**WHAT THIS TASK INVOLVES:**
Each record that follows is to be reproduced character for character, pictures excepted.

BEGIN SUPPLIED MATERIAL

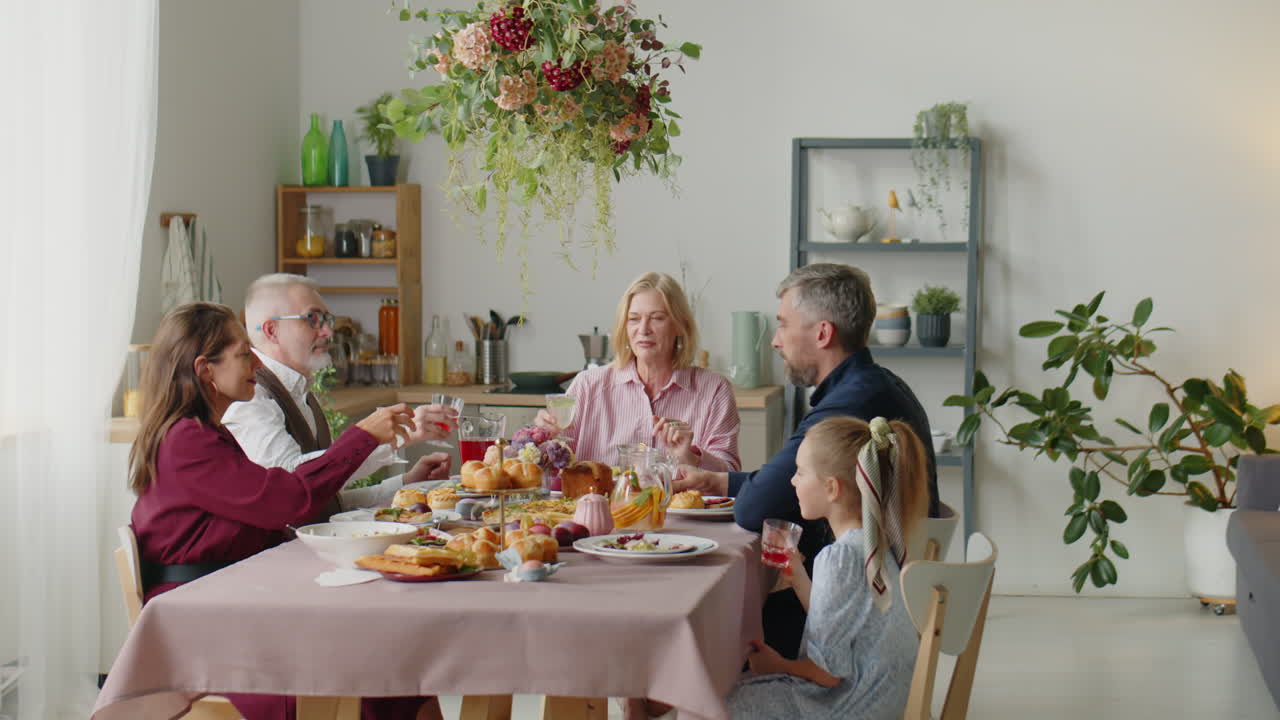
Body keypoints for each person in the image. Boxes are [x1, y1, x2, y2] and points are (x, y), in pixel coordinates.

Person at [128, 302, 438, 720]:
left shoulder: (201, 434)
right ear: (206, 370)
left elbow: (274, 504)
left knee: (400, 675)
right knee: (375, 678)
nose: (256, 360)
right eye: (242, 352)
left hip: (230, 604)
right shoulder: (187, 442)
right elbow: (288, 501)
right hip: (204, 627)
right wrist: (361, 436)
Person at [676, 263, 938, 658]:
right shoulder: (873, 384)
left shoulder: (849, 405)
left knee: (709, 626)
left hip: (855, 621)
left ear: (822, 333)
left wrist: (739, 489)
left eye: (783, 325)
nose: (775, 342)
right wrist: (718, 482)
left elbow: (756, 508)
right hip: (875, 601)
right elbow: (784, 486)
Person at [727, 416, 929, 720]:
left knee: (715, 704)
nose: (792, 481)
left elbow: (828, 674)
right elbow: (840, 624)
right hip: (880, 702)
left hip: (847, 707)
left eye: (800, 472)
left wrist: (777, 665)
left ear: (832, 488)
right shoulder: (875, 544)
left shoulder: (840, 558)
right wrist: (798, 577)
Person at [224, 273, 453, 516]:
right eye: (312, 319)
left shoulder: (301, 392)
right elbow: (295, 483)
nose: (328, 332)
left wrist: (404, 485)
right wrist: (380, 437)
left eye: (326, 320)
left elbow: (325, 497)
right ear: (272, 331)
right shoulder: (250, 397)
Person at [535, 271, 740, 471]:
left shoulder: (714, 390)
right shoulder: (588, 385)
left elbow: (730, 475)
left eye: (657, 318)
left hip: (678, 506)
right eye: (634, 319)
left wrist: (691, 458)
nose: (643, 329)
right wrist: (546, 438)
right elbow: (555, 468)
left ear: (680, 325)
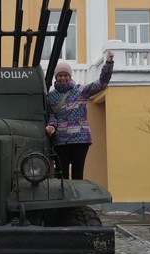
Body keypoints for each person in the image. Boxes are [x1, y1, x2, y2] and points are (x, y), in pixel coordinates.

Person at [45, 50, 114, 179]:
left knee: (78, 176)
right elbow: (52, 115)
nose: (63, 78)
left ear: (70, 76)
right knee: (62, 178)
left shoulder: (81, 91)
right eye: (60, 75)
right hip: (60, 141)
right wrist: (51, 126)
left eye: (65, 75)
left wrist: (109, 63)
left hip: (80, 140)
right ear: (56, 77)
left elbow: (102, 83)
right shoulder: (51, 96)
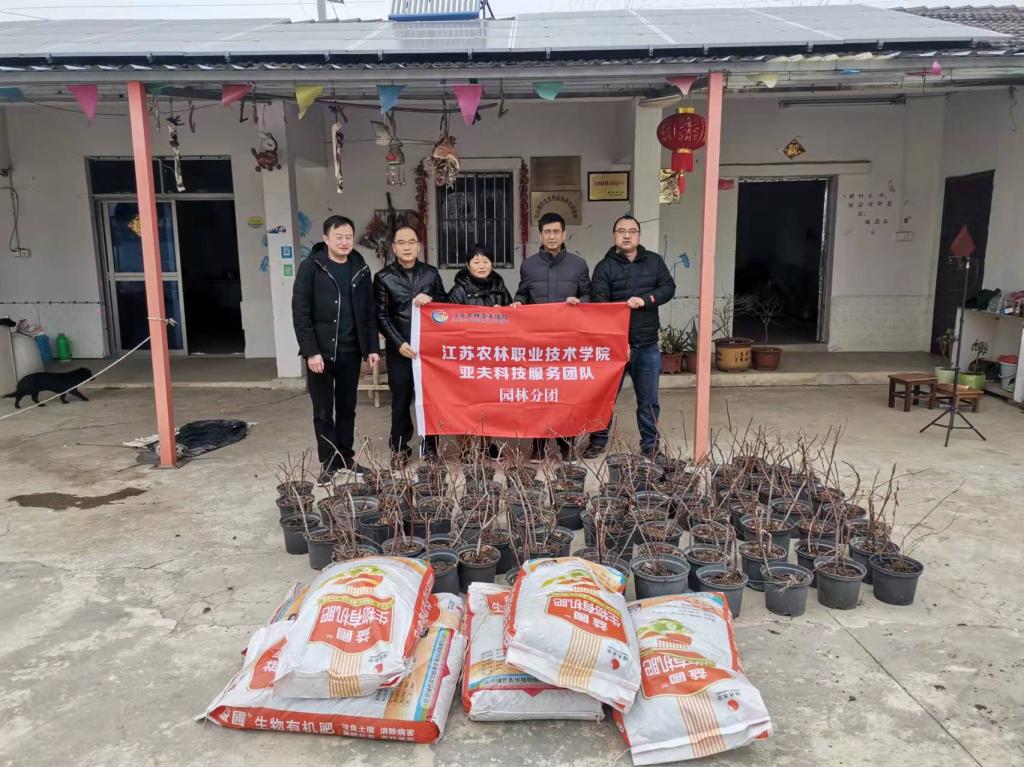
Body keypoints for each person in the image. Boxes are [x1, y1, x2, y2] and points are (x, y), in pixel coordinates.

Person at [292, 215, 380, 482]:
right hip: (320, 353)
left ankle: (346, 456)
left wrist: (372, 347)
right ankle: (328, 461)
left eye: (348, 237)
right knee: (322, 411)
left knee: (347, 408)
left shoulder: (360, 268)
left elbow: (369, 311)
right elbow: (300, 312)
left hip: (350, 351)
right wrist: (310, 351)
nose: (344, 242)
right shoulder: (311, 267)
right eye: (338, 237)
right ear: (326, 239)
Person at [584, 214, 676, 460]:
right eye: (621, 231)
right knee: (604, 398)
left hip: (646, 344)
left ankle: (650, 444)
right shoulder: (604, 268)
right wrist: (618, 342)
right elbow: (600, 306)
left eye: (632, 231)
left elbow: (668, 288)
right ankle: (597, 441)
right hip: (614, 348)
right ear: (614, 235)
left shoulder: (654, 262)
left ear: (638, 235)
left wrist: (646, 300)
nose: (627, 235)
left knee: (648, 400)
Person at [511, 211, 590, 462]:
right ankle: (538, 446)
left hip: (568, 344)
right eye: (547, 232)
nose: (552, 236)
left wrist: (580, 301)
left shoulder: (578, 264)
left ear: (564, 234)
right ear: (541, 235)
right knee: (539, 395)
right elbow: (523, 293)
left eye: (556, 231)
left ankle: (567, 446)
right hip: (538, 343)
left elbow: (589, 296)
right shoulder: (529, 265)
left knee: (567, 396)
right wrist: (518, 302)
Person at [373, 225, 448, 466]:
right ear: (394, 248)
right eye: (401, 243)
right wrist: (398, 343)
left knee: (430, 400)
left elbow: (445, 305)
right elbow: (381, 315)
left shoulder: (431, 274)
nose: (407, 247)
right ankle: (399, 448)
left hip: (428, 351)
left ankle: (430, 447)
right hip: (401, 350)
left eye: (411, 242)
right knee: (401, 401)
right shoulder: (383, 277)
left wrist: (432, 299)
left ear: (419, 246)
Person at [447, 244, 514, 460]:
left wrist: (504, 313)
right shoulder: (458, 291)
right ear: (468, 265)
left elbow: (513, 319)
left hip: (493, 356)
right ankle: (466, 447)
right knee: (465, 404)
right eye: (476, 262)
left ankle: (487, 444)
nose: (482, 265)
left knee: (490, 403)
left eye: (486, 261)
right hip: (467, 357)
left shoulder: (500, 287)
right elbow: (449, 324)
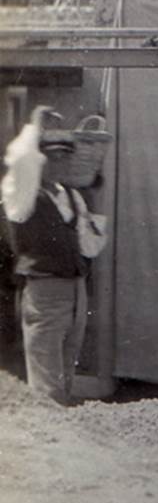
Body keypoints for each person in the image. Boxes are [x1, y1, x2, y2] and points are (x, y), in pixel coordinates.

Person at [1, 106, 108, 405]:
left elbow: (90, 247)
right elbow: (20, 160)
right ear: (40, 160)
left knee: (66, 365)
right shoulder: (21, 196)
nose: (59, 164)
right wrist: (35, 126)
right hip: (44, 288)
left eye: (65, 157)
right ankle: (50, 424)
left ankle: (62, 423)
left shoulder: (71, 197)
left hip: (75, 289)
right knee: (46, 374)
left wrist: (93, 205)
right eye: (52, 157)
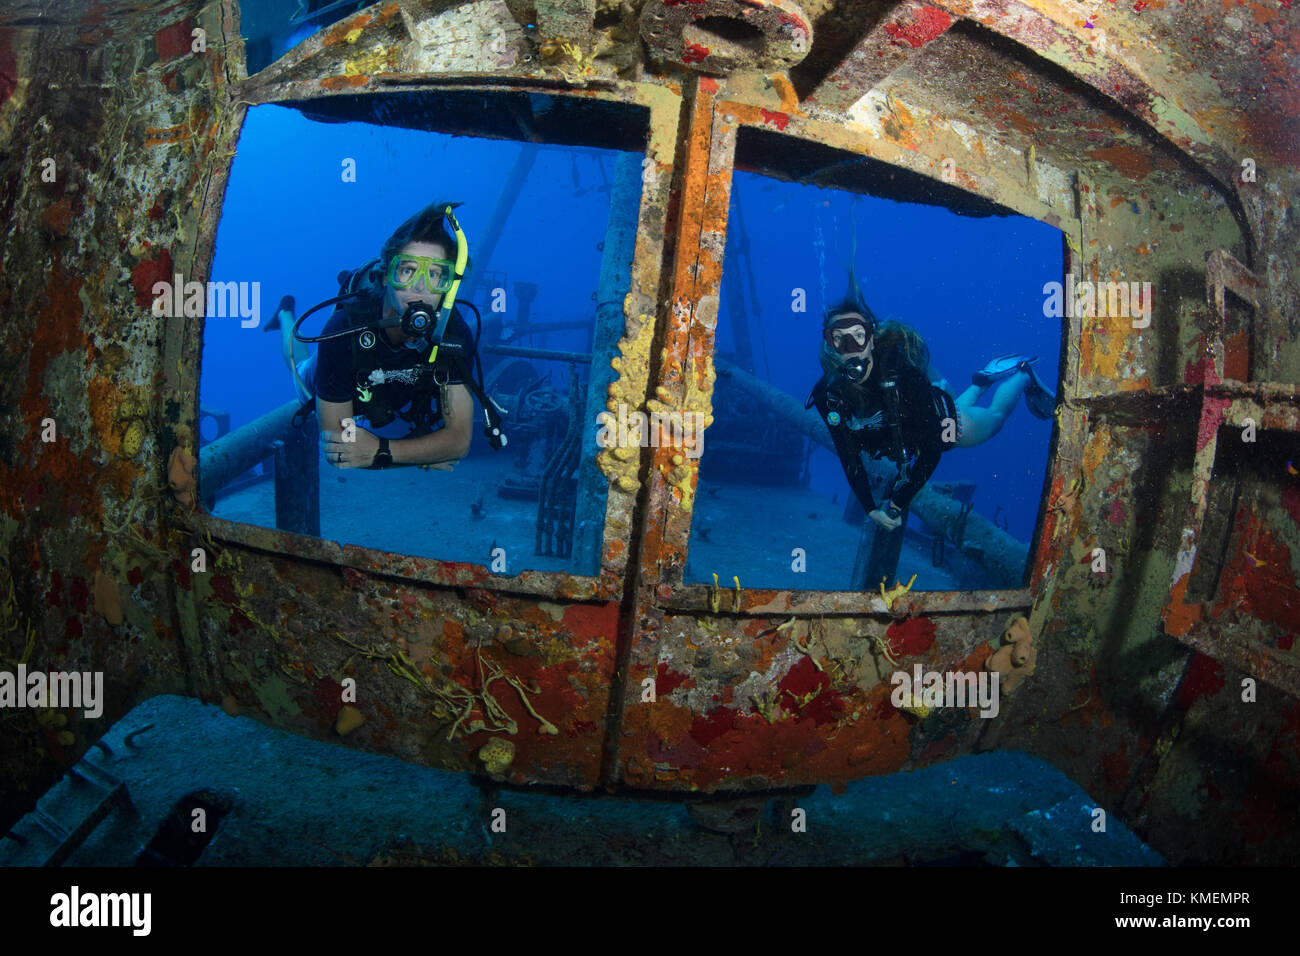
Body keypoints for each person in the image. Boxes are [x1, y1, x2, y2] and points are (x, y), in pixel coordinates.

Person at [808, 274, 1054, 532]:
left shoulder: (902, 375)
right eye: (839, 338)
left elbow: (932, 449)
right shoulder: (829, 395)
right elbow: (848, 454)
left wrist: (897, 502)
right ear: (829, 344)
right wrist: (870, 507)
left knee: (995, 418)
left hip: (946, 423)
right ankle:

END SUPPLIED MATERIAL

**TASK ANSWER:**
Body keypoints for each person in the image. Boxes are [x1, y1, x2, y2] and points are (x, y), in pixel coordinates.

Person at [128, 302, 438, 720]:
left shoulder: (201, 434)
right ear: (206, 370)
left elbow: (274, 504)
left knee: (400, 675)
right knee: (375, 678)
nose: (256, 360)
right eye: (242, 352)
left hip: (230, 604)
right shoulder: (187, 442)
right elbow: (288, 501)
right hip: (204, 627)
right wrist: (361, 436)
Person at [676, 263, 938, 658]:
right shoulder: (873, 384)
left shoulder: (849, 405)
left knee: (709, 626)
left hip: (855, 621)
left ear: (822, 333)
left wrist: (739, 489)
left eye: (783, 325)
nose: (775, 342)
right wrist: (718, 482)
left elbow: (756, 508)
right hip: (875, 601)
right elbow: (784, 486)
Person at [727, 416, 929, 720]:
left knee: (715, 704)
nose: (792, 481)
left elbow: (828, 674)
right elbow: (840, 624)
right hip: (880, 702)
left hip: (847, 707)
left eye: (800, 472)
left wrist: (777, 665)
left ear: (832, 488)
right shoulder: (875, 544)
left shoulder: (840, 558)
right wrist: (798, 577)
Person at [224, 273, 453, 516]:
right eye: (312, 319)
left shoulder: (301, 392)
right elbow: (295, 483)
nose: (328, 332)
left wrist: (404, 485)
right wrist: (380, 437)
left eye: (326, 320)
left elbow: (325, 497)
right ear: (272, 331)
right shoulder: (250, 397)
Person at [535, 271, 740, 471]:
left shoulder: (714, 390)
right shoulder: (588, 385)
left elbow: (730, 475)
left eye: (657, 318)
left hip: (678, 506)
right eye: (634, 319)
left wrist: (691, 458)
nose: (643, 329)
right wrist: (546, 438)
right elbow: (555, 468)
left ear: (680, 325)
Body keypoints for each person in the image. Boxes are [x1, y1, x2, y2] and points are (x, y), in pixel coordinates.

Person at [45, 50, 114, 179]:
left knee: (78, 176)
right elbow: (52, 115)
nose: (63, 78)
left ear: (70, 76)
right knee: (62, 178)
left shoulder: (81, 91)
right eye: (60, 75)
right hip: (60, 141)
right wrist: (51, 126)
left eye: (65, 75)
left wrist: (109, 63)
left hip: (80, 140)
right ear: (56, 77)
left elbow: (102, 83)
right shoulder: (51, 96)
Body keypoints for each person in the image. Boxes are [x1, y1, x2, y2] and points are (x, y), in pixel coordinates.

Person at [292, 215, 380, 482]:
right hip: (320, 353)
left ankle: (346, 456)
left wrist: (372, 347)
right ankle: (328, 461)
left eye: (348, 237)
right knee: (322, 411)
left knee: (347, 408)
left shoulder: (360, 268)
left elbow: (369, 311)
right elbow: (300, 312)
left hip: (350, 351)
right wrist: (310, 351)
nose: (344, 242)
right shoulder: (311, 267)
right eye: (338, 237)
right ear: (326, 239)
Person at [584, 214, 676, 460]:
right eye: (621, 231)
right knee: (604, 398)
left hip: (646, 344)
left ankle: (650, 444)
right shoulder: (604, 268)
right wrist: (618, 342)
right elbow: (600, 306)
left eye: (632, 231)
left elbow: (668, 288)
right ankle: (597, 441)
right hip: (614, 348)
right ear: (614, 235)
left shoulder: (654, 262)
left ear: (638, 235)
left wrist: (646, 300)
nose: (627, 235)
left knee: (648, 400)
Person at [511, 211, 590, 462]:
right ankle: (538, 446)
left hip: (568, 344)
right eye: (547, 232)
nose: (552, 236)
left wrist: (580, 301)
left shoulder: (578, 264)
left ear: (564, 234)
right ear: (541, 235)
right knee: (539, 395)
right elbow: (523, 293)
left eye: (556, 231)
left ankle: (567, 446)
right hip: (538, 343)
left elbow: (589, 296)
right shoulder: (529, 265)
left knee: (567, 396)
right wrist: (518, 302)
Person at [373, 225, 448, 466]:
right ear: (394, 248)
right eye: (401, 243)
right wrist: (398, 343)
left knee: (430, 400)
left elbow: (445, 305)
right elbow: (381, 315)
left shoulder: (431, 274)
nose: (407, 247)
right ankle: (399, 448)
left hip: (428, 351)
left ankle: (430, 447)
right hip: (401, 350)
left eye: (411, 242)
right knee: (401, 401)
right shoulder: (383, 277)
left wrist: (432, 299)
left ear: (419, 246)
Person at [447, 244, 514, 460]:
left wrist: (504, 313)
right shoulder: (458, 291)
right ear: (468, 265)
left elbow: (513, 319)
left hip: (493, 356)
right ankle: (466, 447)
right knee: (465, 404)
right eye: (476, 262)
left ankle: (487, 444)
nose: (482, 265)
left knee: (490, 403)
left eye: (486, 261)
right hip: (467, 357)
left shoulder: (500, 287)
right elbow: (449, 324)
Body keypoints for each person in the image. Boxes are [x1, y1, x2, y2] and points are (x, y), in pixel coordinates.

Person at [1, 106, 108, 405]:
left elbow: (90, 247)
right elbow: (20, 160)
right ear: (40, 160)
left knee: (66, 365)
right shoulder: (21, 196)
nose: (59, 164)
right wrist: (35, 126)
right hip: (44, 288)
left eye: (65, 157)
right ankle: (50, 424)
left ankle: (62, 423)
left shoulder: (71, 197)
left hip: (75, 289)
right knee: (46, 374)
left wrist: (93, 205)
right eye: (52, 157)
Body keypoints for each person in the image. Boxes are [x1, y1, x2, y2] and points are (x, y), in pixel coordinates.

Person at [808, 274, 1054, 532]:
left shoulder: (902, 375)
right eye: (839, 338)
left elbow: (932, 449)
right shoulder: (829, 395)
right elbow: (848, 454)
left wrist: (897, 502)
right ear: (829, 344)
right wrist: (870, 507)
left knee: (995, 418)
left hip: (946, 423)
right ankle:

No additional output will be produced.